Seit mehr als 20 Jahren führt der Tiroler Alpinist und Unternehmer Lukas Furtenbach Touristen auf den Mount Everest. Der kürzeste Trip dauert bisher rund drei Wochen. Jetzt soll die Besteigung des höchsten Berges der Welt noch schneller gehen – und zwar innerhalb nur einer Woche. Möglich machen soll das die Inhalation des Edelgases Xenon.
Vier Briten sollen die ersten Test-Gäste sein, sagt Journalist und Everest-Kenner Stefan Nestler: "Sie werden nach Kathmandu fliegen, werden dort in einer Klinik unter ärztlicher Aufsicht ein Xenon-Sauerstoffgemisch inhalieren. Danach sollen sie mit dem Hubschrauber ins Basislager geflogen werden, und von da aus dann unmittelbar Richtung Gipfel starten."
Als Doping-Mittel bekannt wurde Xenon, weil es in Russland von Sportlern flächendeckend zur Leistungssteigerung eingesetzt wurde. 2014 wurde das Edelgas auf die Verbotsliste der Welt-Anti-Doping-Agentur gesetzt.

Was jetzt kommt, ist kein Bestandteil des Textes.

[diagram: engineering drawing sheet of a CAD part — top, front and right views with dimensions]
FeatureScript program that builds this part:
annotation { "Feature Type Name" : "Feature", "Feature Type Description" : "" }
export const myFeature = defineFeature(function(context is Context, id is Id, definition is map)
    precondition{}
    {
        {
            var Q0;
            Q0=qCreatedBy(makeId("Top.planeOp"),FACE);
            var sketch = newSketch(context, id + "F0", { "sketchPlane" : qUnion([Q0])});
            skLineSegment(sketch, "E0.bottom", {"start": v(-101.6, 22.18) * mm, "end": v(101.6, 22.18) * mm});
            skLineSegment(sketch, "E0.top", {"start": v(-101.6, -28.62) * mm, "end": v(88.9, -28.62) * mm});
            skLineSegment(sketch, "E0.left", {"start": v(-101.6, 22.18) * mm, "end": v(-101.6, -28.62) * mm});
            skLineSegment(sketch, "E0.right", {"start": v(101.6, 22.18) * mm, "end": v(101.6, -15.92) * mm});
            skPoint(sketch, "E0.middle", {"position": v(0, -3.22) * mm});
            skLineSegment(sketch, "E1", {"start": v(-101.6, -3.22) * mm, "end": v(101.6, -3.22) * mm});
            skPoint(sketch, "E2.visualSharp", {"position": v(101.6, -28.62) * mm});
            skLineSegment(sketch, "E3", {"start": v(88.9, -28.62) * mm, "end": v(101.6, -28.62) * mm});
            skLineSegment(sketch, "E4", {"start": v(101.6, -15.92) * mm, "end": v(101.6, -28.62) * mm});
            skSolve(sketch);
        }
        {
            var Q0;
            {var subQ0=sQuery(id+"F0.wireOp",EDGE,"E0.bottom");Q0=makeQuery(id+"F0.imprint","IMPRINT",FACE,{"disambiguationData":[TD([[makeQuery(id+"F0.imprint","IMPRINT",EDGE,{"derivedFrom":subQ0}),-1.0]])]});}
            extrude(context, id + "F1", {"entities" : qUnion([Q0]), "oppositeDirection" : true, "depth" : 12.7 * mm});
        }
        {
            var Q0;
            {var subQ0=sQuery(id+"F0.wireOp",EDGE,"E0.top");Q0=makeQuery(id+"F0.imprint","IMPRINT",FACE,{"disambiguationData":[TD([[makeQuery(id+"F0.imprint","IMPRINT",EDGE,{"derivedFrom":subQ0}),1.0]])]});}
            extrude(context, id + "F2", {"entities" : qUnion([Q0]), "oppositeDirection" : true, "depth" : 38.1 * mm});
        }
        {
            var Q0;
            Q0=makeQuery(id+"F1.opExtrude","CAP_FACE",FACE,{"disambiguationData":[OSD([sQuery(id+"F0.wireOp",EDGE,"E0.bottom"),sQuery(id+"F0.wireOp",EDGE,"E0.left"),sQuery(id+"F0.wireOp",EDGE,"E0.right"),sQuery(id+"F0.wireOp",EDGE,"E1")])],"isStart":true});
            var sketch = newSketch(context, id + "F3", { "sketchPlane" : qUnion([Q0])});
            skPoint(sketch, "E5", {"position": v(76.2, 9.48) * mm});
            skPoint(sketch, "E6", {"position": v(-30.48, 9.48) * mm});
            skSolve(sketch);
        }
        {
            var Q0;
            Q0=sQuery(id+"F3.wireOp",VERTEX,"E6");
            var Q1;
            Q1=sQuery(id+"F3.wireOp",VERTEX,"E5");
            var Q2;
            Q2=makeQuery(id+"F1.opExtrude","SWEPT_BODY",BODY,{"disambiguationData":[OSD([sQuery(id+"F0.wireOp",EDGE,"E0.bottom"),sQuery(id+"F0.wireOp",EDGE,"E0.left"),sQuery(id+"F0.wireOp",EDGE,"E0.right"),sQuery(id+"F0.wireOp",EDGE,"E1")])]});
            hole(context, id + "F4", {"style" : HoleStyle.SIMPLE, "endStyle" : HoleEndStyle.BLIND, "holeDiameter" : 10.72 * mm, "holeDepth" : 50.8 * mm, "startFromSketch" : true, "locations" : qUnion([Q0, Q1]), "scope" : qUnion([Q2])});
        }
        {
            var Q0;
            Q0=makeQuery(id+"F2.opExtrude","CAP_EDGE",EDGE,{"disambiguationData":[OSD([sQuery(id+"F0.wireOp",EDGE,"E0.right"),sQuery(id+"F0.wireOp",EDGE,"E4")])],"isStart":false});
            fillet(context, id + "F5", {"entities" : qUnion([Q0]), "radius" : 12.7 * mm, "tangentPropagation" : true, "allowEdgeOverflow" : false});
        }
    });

Aufputschmittel im Bergsport? Darüber wird kaum gesprochen
Die Verwendung von leistungsfördernden Substanzen sei allerdings fast so alt wie das Bergsteigen selbst, sagt Nestler. "Denken wir an Hermann Buhl und seine Erstbesteigung 1953 am Nanga Parbat, sein Solo-Aufstieg im Gipfelbereich. Auch er hat Pervitin dabei gehabt. Ohne dieses Aufputschmittel hätte er vermutlich die Nacht im stehenden Biwak nicht überlebt."
Bergsport ist als freier, nicht organisierter Sport frei von Regulierung oder Doping-Kontrollen. Die Leistungen am Berg leben von der Ehrlichkeit der Alpinistinnen und Alpinisten – sagt Philip Abels, der beim Deutschen Alpenverein (DAV) für den Bereich Leistungssport zuständig ist.
"Es gibt Rahmenrichtlinien über die Tiroler Deklaration beispielsweise, in denen ein guter Stil definiert wird im Umgang mit Expeditionen. Im Blick auf kommerzielle Expeditionen steht es dem Bergsteiger ein Stück weit frei, die eigenen Mittel zu wählen. Es ist eine Stilfrage."
Medikamente sind an Achttausendern üblich
Die Alpinistin und Journalistin Billi Bierling aus Garmisch-Partenkirchen stand selbst am Gipfel des Mount Everest. Als Chronistin bei der Himalayan Database erfasst sie alle Besteigungen der Achttausender in Nepal. Sie beobachtet, dass neben Flaschensauerstoff Medikamente bei den meisten Höhenbergsteigern üblich sind. "Es gibt Diamox, dieses Medikament, das dem Menschen zum Akklimatisieren hilft. Was ich sehe, ist, dass die Leute ihrem Körper gar nicht mehr erlauben, sich selbst zu akklimatisieren. Oft wird Diamox schon zwei Wochen vorher eingenommen." Anders als Flaschensauerstoff, bei dem man eine auffällige Atemmaske im Gesicht trägt, sind Medikamente für die Außenwelt unsichtbar. Und die meisten geben das natürlich nicht preis, so Bierling.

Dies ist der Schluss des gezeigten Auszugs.